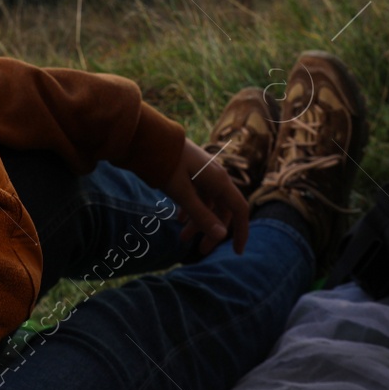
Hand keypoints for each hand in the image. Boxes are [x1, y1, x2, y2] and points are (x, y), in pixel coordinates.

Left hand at [160, 137, 250, 256]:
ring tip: (182, 238)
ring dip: (198, 221)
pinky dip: (191, 209)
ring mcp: (204, 173)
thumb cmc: (164, 164)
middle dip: (212, 231)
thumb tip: (221, 236)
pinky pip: (198, 195)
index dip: (241, 231)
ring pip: (208, 203)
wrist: (147, 137)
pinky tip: (179, 219)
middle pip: (222, 209)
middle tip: (200, 251)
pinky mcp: (192, 171)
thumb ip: (201, 215)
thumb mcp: (182, 193)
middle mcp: (216, 176)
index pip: (240, 209)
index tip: (236, 252)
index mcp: (219, 180)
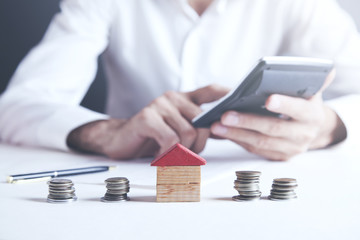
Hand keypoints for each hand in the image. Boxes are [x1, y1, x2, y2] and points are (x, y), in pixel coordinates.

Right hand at [67, 84, 228, 158]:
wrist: (120, 140)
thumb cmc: (152, 137)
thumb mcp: (178, 130)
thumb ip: (197, 126)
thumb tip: (223, 129)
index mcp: (184, 99)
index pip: (211, 91)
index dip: (227, 94)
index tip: (239, 99)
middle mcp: (173, 98)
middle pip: (203, 122)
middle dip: (199, 145)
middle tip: (186, 155)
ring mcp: (159, 105)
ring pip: (188, 133)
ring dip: (183, 153)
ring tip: (171, 157)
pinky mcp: (147, 117)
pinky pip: (171, 140)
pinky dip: (169, 154)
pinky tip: (161, 157)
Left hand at [210, 71, 346, 160]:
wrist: (313, 129)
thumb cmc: (305, 104)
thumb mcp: (312, 91)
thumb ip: (315, 81)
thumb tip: (327, 70)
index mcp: (311, 115)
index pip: (298, 109)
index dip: (284, 105)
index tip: (268, 99)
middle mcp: (302, 135)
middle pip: (272, 129)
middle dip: (247, 122)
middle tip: (225, 114)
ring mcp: (290, 149)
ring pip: (260, 143)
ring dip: (236, 134)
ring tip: (216, 124)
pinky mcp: (278, 157)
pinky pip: (255, 150)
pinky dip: (238, 140)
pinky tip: (223, 132)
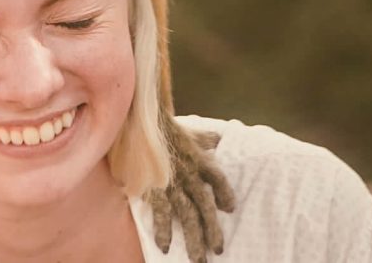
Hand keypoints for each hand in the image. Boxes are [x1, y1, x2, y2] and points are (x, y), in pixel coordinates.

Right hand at [146, 116, 235, 262]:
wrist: (142, 122)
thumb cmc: (166, 128)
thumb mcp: (191, 132)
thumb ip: (206, 138)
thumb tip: (218, 138)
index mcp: (200, 161)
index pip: (219, 179)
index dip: (225, 194)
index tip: (230, 208)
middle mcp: (190, 175)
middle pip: (206, 207)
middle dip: (212, 230)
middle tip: (217, 251)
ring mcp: (173, 185)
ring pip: (188, 216)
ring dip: (193, 239)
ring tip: (198, 259)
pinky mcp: (154, 189)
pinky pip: (162, 214)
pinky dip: (164, 230)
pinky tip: (165, 247)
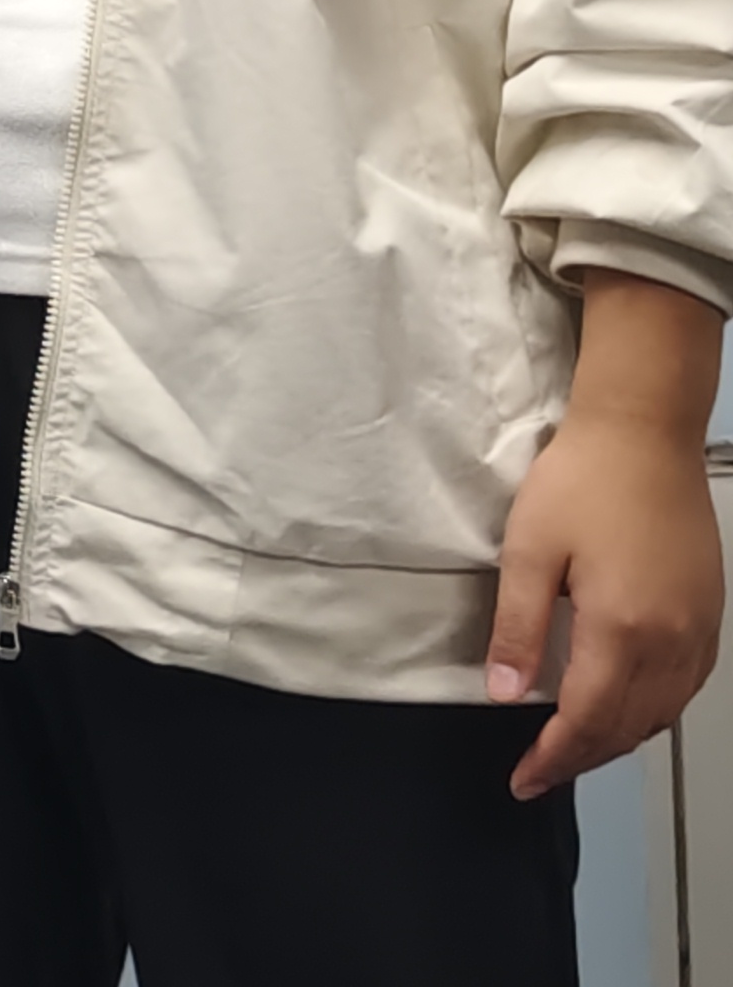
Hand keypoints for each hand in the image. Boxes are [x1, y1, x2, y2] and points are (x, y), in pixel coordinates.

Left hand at [489, 273, 725, 798]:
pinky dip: (653, 712)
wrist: (644, 434)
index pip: (587, 719)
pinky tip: (626, 710)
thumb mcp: (528, 550)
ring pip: (663, 714)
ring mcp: (699, 630)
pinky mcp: (710, 615)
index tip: (521, 779)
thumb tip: (504, 694)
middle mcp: (671, 642)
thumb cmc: (579, 483)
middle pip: (629, 726)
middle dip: (582, 758)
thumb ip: (518, 627)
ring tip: (574, 750)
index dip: (553, 757)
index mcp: (623, 629)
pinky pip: (685, 688)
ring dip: (619, 740)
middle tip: (539, 773)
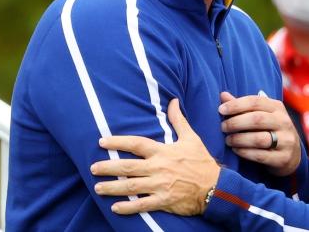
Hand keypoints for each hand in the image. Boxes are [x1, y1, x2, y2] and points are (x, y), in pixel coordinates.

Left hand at [90, 99, 219, 215]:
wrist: (215, 186)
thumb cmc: (201, 161)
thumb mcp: (191, 138)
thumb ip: (179, 120)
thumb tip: (172, 101)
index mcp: (163, 151)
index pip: (136, 144)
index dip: (118, 141)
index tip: (102, 141)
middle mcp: (158, 168)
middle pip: (128, 166)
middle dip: (108, 167)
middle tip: (92, 168)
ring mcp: (160, 186)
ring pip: (131, 186)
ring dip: (112, 187)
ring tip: (98, 187)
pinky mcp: (163, 201)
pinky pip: (142, 205)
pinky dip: (128, 207)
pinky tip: (115, 207)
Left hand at [219, 91, 300, 175]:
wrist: (293, 154)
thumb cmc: (271, 130)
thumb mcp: (261, 115)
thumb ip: (243, 107)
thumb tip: (223, 95)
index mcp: (277, 107)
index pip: (255, 101)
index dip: (236, 105)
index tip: (221, 110)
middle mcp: (284, 122)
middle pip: (257, 119)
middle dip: (236, 122)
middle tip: (223, 127)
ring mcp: (286, 140)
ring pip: (259, 139)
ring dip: (239, 139)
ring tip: (228, 140)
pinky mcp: (284, 158)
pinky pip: (260, 155)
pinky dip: (245, 152)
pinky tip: (236, 150)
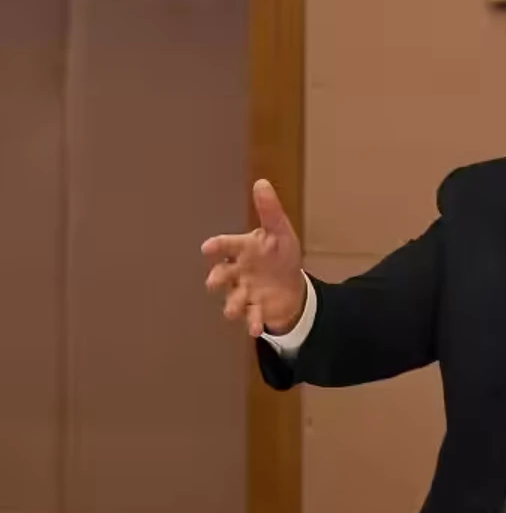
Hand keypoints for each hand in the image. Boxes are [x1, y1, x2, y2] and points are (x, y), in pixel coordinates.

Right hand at [202, 179, 307, 336]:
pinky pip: (251, 317)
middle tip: (214, 282)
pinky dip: (252, 323)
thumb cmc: (280, 255)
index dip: (217, 246)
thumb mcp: (280, 232)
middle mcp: (239, 272)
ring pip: (233, 299)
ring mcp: (245, 292)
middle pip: (222, 274)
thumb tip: (261, 182)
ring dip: (232, 305)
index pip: (226, 245)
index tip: (208, 248)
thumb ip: (269, 210)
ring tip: (234, 311)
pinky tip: (255, 329)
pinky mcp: (256, 309)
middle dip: (217, 278)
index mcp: (243, 250)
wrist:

------------

### Work to be completed
Going back over the entries above, copy word for word every line from the one that has "index mcp: (200, 161)" on through the one that has "pinky tip: (165, 247)".

### The answer
index mcp: (200, 161)
index pip: (219, 179)
index dip: (225, 194)
index tip: (230, 208)
middle mcp: (190, 175)
middle pip: (206, 207)
middle dip: (212, 230)
middle tip: (217, 251)
ring mcp: (173, 185)
ring pip: (188, 216)
ring dip: (193, 239)
ring tip: (198, 259)
pinky mcp: (154, 189)
pinky pip: (162, 214)
pinky dip: (164, 230)
pinky tip: (165, 247)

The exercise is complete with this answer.